Renvoie mot pour mot le passage du texte sur l'éducation prioritaire qui va de « Le groupe de » à « semble pas impossible. », bornes incluses.

→ Texte extrait:
▼
Laurence Méhaignerie présente les propositions faites par l’Institut Montaigne en matière d’éducation prioritaire. Celles-ci se situent dans le prolongement du rapport issu d’un groupe de travail auquel ont participé deux inspecteurs généraux - Bernard Toulemonde et Christian Forestier -, Gabriel Cohn Bendit (Lycée autogéré de Saint-Nazaire) et d’autres. Les constats figurant dans ce rapport sont relativement partagés. Dans les ZEP, la question de l’égalité des chances est particulièrement prégnante. Est-il envisageable d’aller plus loin dans la discrimination positive ? Peut-on envisager d’augmenter davantage les crédits en ZEP sur la base de la comparaison avec les moyens des établissements de centre ville ? Aujourd’hui la masse salariale que représentent les enseignants en ZEP est inférieure à celle des personnels des établissements de centre ville : on n’est pas ici dans de la discrimination positive. On peut imaginer d’allouer une masse salariale supérieure avec en corollaire une autre organisation administrative et pédagogique de l’établissement.
Le groupe de travail s’est dit qu’il pouvait travailler de façon pragmatique, peu politique, avec le terrain. Ces propositions ont été diffusées au collège Jean Zay à Bondy (Seine-Saint-Denis) où travaille un membre du groupe et des enseignants s’en sont emparé, le projet a été bâti avec eux.
Les auteurs du rapport se sont adressés au Ministère, qui semble avoir adhéré à la philosophie de leur travail et leur a conseillé de travailler avec le terrain afin que ces propositions prennent corps. Par la suite, rien ne serait impossible en terme de crédits supplémentaires. L’Institut a deux projets à proposer : un pour le second degré et un autre plus succinct pour le premier degré, ce dernier supposant de créer un établissement public primaire et donc de modifier le cadre législatif, ce qui ne semble pas impossible.
« Nous ne souhaitons pas nous positionner sur le plan pédagogique, ce sont les enseignants qui nourrissent les principes qui guident l’élaboration d’un projet pédagogique. »
Les deux interventions ont suscité de nombreuses remarques et questions que nous avons regroupées sous deux thématiques : le processus d’ethnicisation de la société française et la politique des ZEP.
L’ethnicisation de la société française
Question à Y. S. : Plusieurs choses me dérangent dans votre discours, des glissements de concepts : par exemple, vous parlez d’ethnicisation là où moi je parle de racisme. L’ethnicité peut être utilisée soit positivement soit négativement, selon les conditions sociales, politiques. Par ailleurs, pour justifier vos propositions, vous vous référez à un passé lointain, l’histoire de la colonisation. Enfin, votre choix du terme d’assimilation me choque parce que celle-ci représente la négation de la construction de la personnalité, elle empêche l’individu de trouver sa place.
▲
→ Données fournies:
▼
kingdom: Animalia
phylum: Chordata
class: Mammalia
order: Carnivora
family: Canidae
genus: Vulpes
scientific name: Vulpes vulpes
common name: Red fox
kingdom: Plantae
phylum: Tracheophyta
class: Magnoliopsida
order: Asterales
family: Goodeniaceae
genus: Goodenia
▲
▼
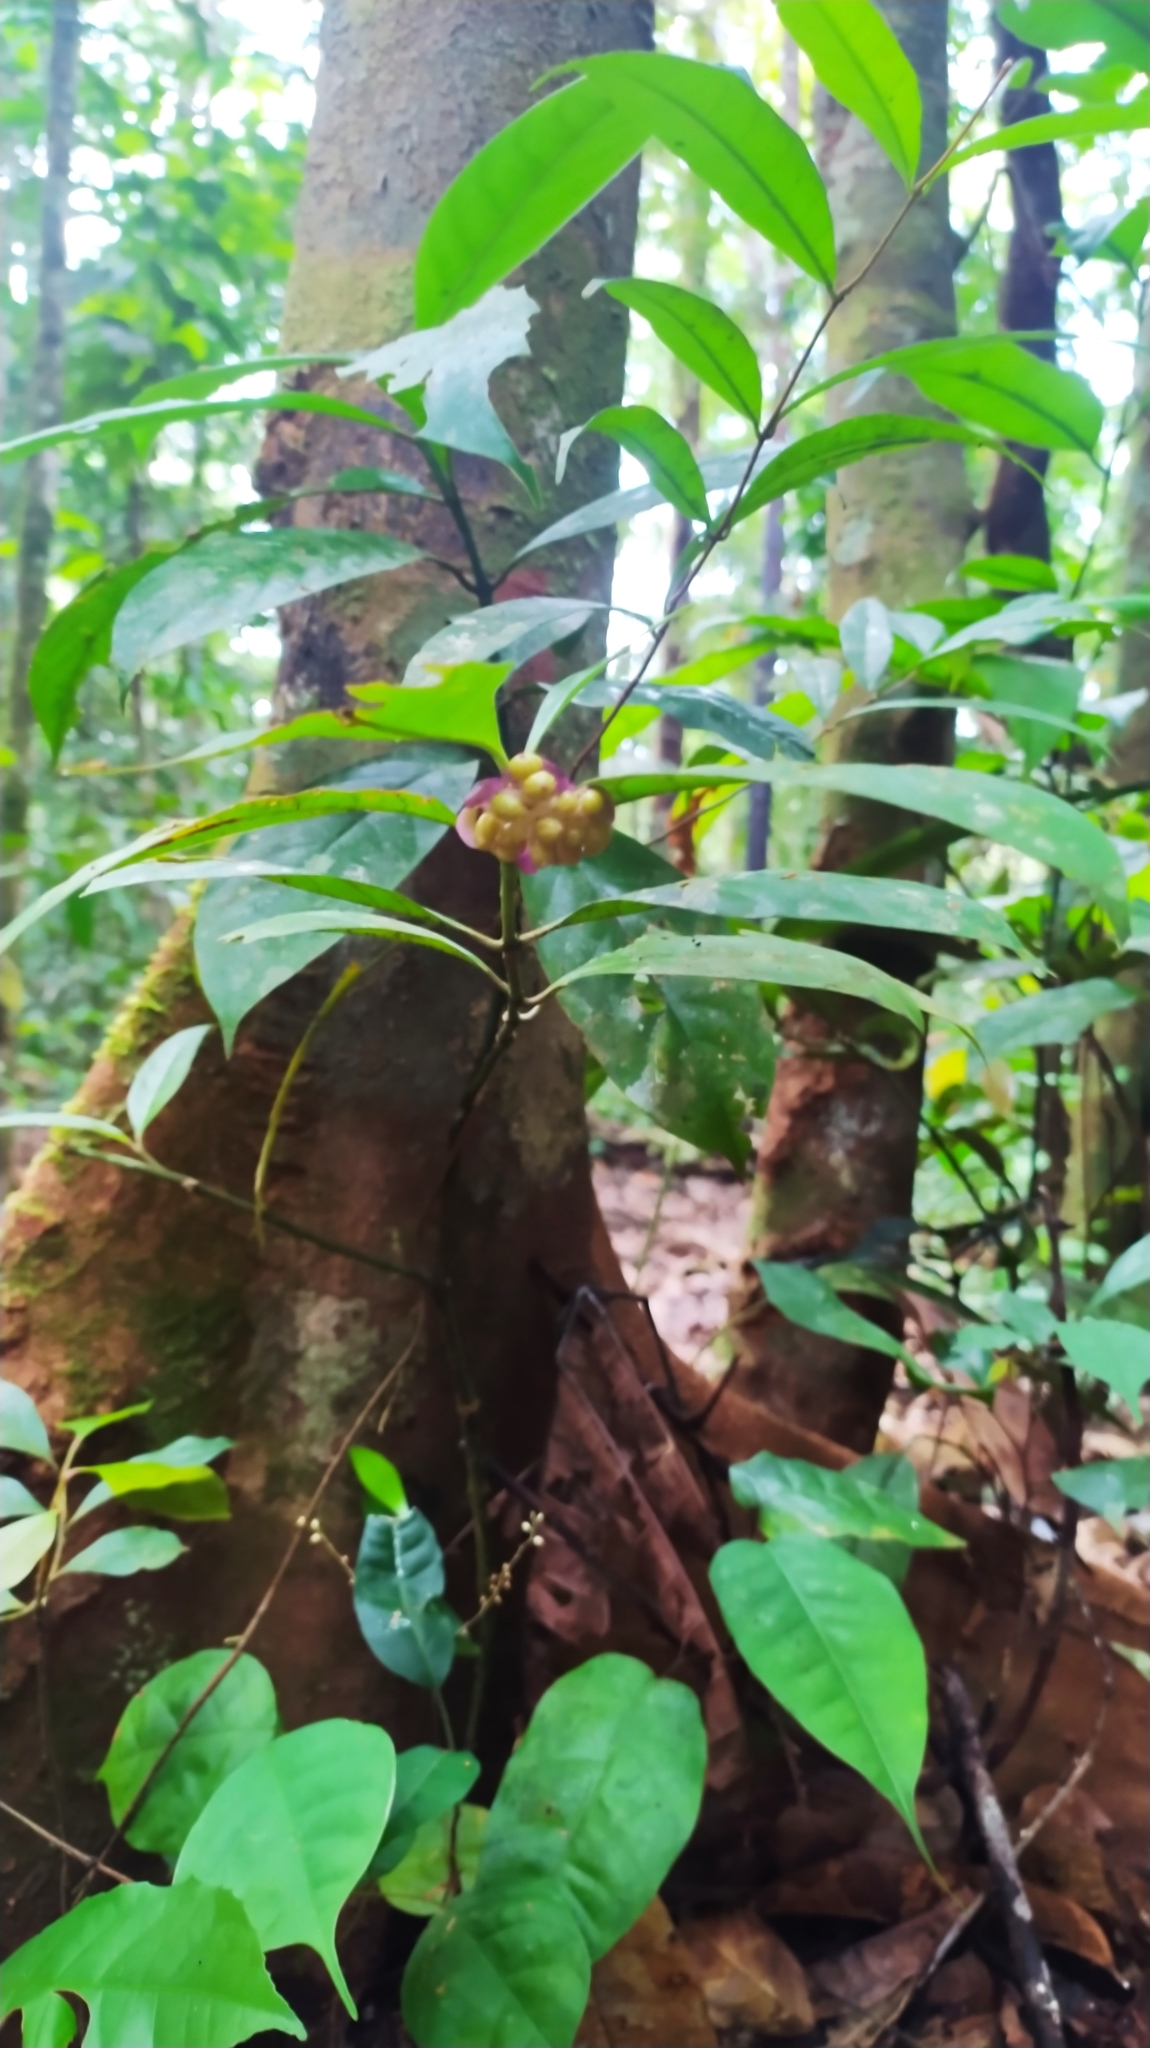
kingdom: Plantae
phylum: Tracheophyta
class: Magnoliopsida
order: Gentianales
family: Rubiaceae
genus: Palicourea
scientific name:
▲
→ Réponse rédigée:
Le groupe de travail s’est dit qu’il pouvait travailler de façon pragmatique, peu politique, avec le terrain. Ces propositions ont été diffusées au collège Jean Zay à Bondy (Seine-Saint-Denis) où travaille un membre du groupe et des enseignants s’en sont emparé, le projet a été bâti avec eux.
Les auteurs du rapport se sont adressés au Ministère, qui semble avoir adhéré à la philosophie de leur travail et leur a conseillé de travailler avec le terrain afin que ces propositions prennent corps. Par la suite, rien ne serait impossible en terme de crédits supplémentaires. L’Institut a deux projets à proposer : un pour le second degré et un autre plus succinct pour le premier degré, ce dernier supposant de créer un établissement public primaire et donc de modifier le cadre législatif, ce qui ne semble pas impossible.